--- Data provided Enclosed Below ---

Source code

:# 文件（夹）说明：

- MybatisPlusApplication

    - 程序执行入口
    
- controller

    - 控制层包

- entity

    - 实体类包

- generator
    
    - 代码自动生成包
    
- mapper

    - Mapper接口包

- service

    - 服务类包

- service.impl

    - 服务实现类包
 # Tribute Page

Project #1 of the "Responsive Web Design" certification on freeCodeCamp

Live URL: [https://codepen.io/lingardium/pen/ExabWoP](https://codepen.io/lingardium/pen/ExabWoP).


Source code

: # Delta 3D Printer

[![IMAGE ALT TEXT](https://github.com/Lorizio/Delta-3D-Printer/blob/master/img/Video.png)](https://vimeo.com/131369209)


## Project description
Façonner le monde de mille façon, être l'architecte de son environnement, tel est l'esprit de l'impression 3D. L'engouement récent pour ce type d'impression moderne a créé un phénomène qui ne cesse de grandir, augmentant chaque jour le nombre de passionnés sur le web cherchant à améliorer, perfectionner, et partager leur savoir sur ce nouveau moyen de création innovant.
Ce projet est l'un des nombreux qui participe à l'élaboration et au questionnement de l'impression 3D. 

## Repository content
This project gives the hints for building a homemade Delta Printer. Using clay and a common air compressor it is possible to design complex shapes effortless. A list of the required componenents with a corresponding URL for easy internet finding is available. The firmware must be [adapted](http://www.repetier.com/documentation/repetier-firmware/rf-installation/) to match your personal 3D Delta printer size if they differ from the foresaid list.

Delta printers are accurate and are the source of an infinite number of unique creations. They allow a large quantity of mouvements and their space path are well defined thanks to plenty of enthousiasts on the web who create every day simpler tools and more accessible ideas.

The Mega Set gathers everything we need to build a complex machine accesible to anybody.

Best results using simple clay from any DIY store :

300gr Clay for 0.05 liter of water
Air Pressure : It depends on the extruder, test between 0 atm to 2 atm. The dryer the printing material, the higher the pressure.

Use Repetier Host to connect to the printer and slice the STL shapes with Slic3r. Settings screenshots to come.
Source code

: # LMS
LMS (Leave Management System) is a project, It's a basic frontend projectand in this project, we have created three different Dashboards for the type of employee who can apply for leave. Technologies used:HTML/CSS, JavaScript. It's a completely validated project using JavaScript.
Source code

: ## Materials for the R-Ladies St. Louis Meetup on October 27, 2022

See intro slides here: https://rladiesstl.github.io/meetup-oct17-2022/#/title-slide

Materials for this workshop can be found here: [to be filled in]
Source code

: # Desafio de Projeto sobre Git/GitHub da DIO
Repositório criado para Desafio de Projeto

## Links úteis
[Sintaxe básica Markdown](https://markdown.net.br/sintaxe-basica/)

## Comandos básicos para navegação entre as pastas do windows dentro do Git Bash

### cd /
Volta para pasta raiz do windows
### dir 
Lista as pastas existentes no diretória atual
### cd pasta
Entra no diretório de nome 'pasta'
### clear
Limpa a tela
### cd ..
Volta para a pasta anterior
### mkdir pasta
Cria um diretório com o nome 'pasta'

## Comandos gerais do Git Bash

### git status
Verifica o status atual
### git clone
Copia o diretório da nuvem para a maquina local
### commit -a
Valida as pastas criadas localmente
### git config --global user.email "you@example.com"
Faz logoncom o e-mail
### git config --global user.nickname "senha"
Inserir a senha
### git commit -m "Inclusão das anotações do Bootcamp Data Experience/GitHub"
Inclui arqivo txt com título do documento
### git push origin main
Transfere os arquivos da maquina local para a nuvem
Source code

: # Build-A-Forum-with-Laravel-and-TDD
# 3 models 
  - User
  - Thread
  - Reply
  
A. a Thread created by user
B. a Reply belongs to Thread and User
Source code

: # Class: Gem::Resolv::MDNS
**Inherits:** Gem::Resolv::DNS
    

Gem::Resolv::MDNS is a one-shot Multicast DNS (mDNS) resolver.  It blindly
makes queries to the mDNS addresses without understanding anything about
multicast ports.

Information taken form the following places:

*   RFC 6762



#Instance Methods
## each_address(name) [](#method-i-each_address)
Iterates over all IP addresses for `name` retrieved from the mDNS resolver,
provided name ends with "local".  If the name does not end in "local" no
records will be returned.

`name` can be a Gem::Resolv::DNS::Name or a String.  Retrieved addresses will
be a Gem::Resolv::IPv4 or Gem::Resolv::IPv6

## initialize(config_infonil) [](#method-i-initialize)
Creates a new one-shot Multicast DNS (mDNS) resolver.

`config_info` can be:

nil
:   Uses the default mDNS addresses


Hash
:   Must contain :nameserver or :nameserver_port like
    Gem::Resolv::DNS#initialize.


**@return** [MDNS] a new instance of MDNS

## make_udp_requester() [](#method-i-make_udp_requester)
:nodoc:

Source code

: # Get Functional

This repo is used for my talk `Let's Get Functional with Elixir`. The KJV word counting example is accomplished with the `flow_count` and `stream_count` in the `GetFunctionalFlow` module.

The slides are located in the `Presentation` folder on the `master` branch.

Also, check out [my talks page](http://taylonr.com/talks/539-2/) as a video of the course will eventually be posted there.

--- End of Enclosed Data provided ---

◆ **Task brief**: Only the count belongs in your answer, so please work out how many lines of the data contain "nome".

◆ **Response to the exercise**: 2